Flugwagen waren eigentlich recht robuste Fahrzeuge. Sie waren darauf ausgelegt, auch unter extremen Umweltbedingungen noch zu funktionieren; doch was man selbst von ihnen wirklich nicht erwarten konnte, das war eine sanfte Landung, nachdem der gesamte Antrieb von Korundstaub völlig zersetzt worden war. Die letzten, schwachen Energieausbrüche des Antriebs kamen, als die Instrumente eine Höhe von zwanzig Metern meldeten. Rebka veränderte die Einstellung der Landeklappen, um einen Strömungsabriss zu verhindern, dann lenkte er das Fahrzeug in Richtung Boden — mit etwa der doppelten Geschwindigkeit als eigentlich üblich war. Im letzten Augenblick schrie er Dana zu, sie solle sich festhalten. Dann schlugen sie auf, heftig, wurden vom Aufprall wieder so weit hochgeschleudert, dass sie in sicherer Entfernung über einen scharfkantigen Felsbrocken hinwegjagten, der groß genug gewesen wäre, um die Unterseite des Wagens vollständig aufzuschlitzen, und kamen dann rutschend zum Stehen.

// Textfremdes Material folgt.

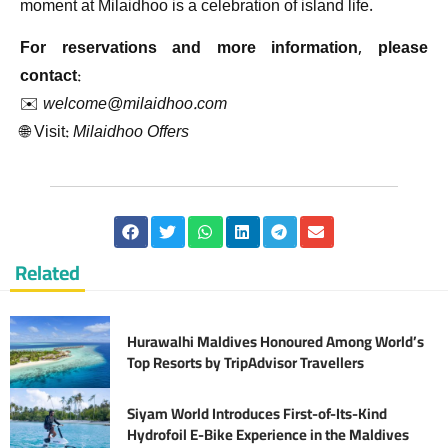
moment at Milaidhoo is a celebration of island life.
For reservations and more information, please
contact:
✉️
welcome@milaidhoo.com
🌐 Visit:
Milaidhoo Offers
Related
Hurawalhi Maldives Honoured Among World’s
Top Resorts by TripAdvisor Travellers
Siyam World Introduces First-of-Its-Kind
Hydrofoil E-Bike Experience in the Maldives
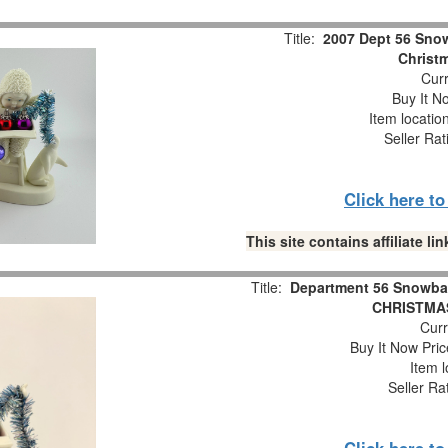
Title:
2007 Dept 56 Snow
Christm
Curr
Buy It No
Item locatio
Seller Rat
Click here t
This site contains affiliate 
Title:
Department 56 Snowba
CHRISTMAS
Curr
Buy It Now Pric
Item l
Seller Ra
Click here t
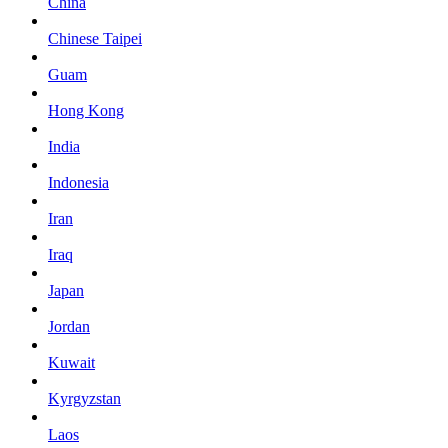
China
Chinese Taipei
Guam
Hong Kong
India
Indonesia
Iran
Iraq
Japan
Jordan
Kuwait
Kyrgyzstan
Laos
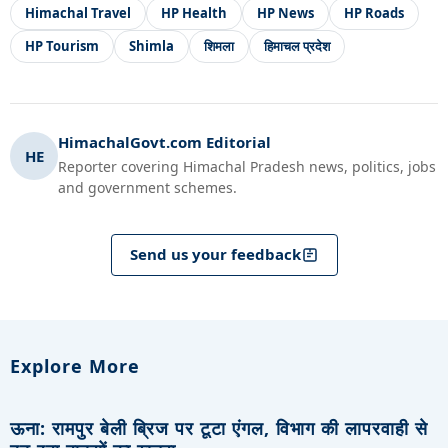
Himachal Travel
HP Health
HP News
HP Roads
HP Tourism
Shimla
शिमला
हिमाचल प्रदेश
HimachalGovt.com Editorial
HE
Reporter covering Himachal Pradesh news, politics, jobs
and government schemes.
Send us your feedback
Explore More
ऊना: रामपुर बेली ब्रिज पर टूटा एंगल, विभाग की लापरवाही से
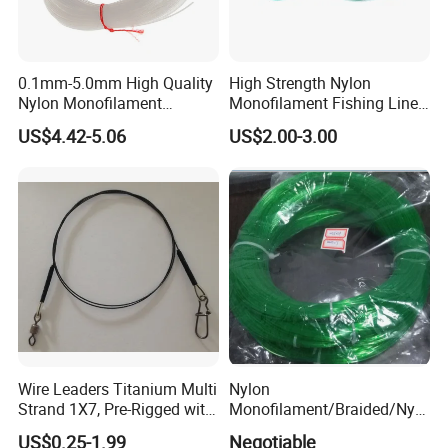
0.1mm-5.0mm High Quality
High Strength Nylon
Nylon Monofilament
Monofilament Fishing Line
Longline Fishing Line
in Hank
US$4.42-5.06
US$2.00-3.00
Wire Leaders Titanium Multi
Nylon
Strand 1X7, Pre-Rigged with
Monofilament/Braided/Nylo
Premium Snap, Swivel or
n/Monofilament/Fly/PE/Net
US$0.25-1.99
Negotiable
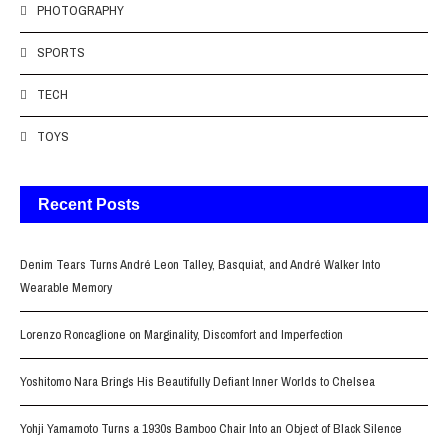
PHOTOGRAPHY
SPORTS
TECH
TOYS
Recent Posts
Denim Tears Turns André Leon Talley, Basquiat, and André Walker Into
Wearable Memory
Lorenzo Roncaglione on Marginality, Discomfort and Imperfection
Yoshitomo Nara Brings His Beautifully Defiant Inner Worlds to Chelsea
Yohji Yamamoto Turns a 1930s Bamboo Chair Into an Object of Black Silence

»Das war’s!« Noch während der Wagen rutschte, hatte Rebka schon auf die Entriegelung geschlagen, mit der er seine eigenen Haltegurte löste, und streckte nun den Arm aus, um Darya zu Hilfe zu kommen. Er warf einen letzten Blick auf den Mikrowellen-Sensor und warf ihr dann ein triumphierendes Grinsen zu. »Kommen Sie, ich habe eine Peilung! Der Fuß von ›Nabelschnur‹ liegt weniger als einen halben Kilometer vor uns!«

Am Boden waren die Umweltbedingungen deutlich besser, als Darya erwartet hatte. Zugegebenermaßen konnte man nur wenige Dutzend Meter weit sehen, und das Heulen des Windes wurde immer wieder durch dröhnende Explosionen in der Ferne unterbrochen. Doch der Boden war ruhig, reglos und zu Fuß durchaus überwindbar, außer an den Stellen, an denen vereinzelte Felsbrocken, jeder so hoch wie ein Haus, wie geborstene Zähne aus dem Boden ragten. Darya folgte Rebka, nachdem dieser einen Weg zwischen zweien dieser Felsen ausgewählt hatte, und dachte darüber nach, wie viel Glück sie doch gehabt hatten, dass der Antrieb genau zu diesem Zeitpunkt versagt hatte und nicht etwa wenige Sekunden später. Dann wären sie geradewegs in diese Felsbrocken hineingerast.

Darya war immer noch nicht davon überzeugt, dass Erdstoß so gefährlich war, wie Perry das immer behauptet hatte, und sie hatte immer noch dieses drängende, innige Bedürfnis, hierzubleiben und den Planeten zu erkunden. Doch nachdem sie jetzt so weit geflogen waren, um ›Nabelschnur‹ zu erreichen, erschien es ihr durchaus sinnvoll, das Artefakt dann auch zu nutzen. Sie blickte angestrengt nach vorn. Sie waren doch bestimmt schon mindestens einen halben Kilometer weit gegangen.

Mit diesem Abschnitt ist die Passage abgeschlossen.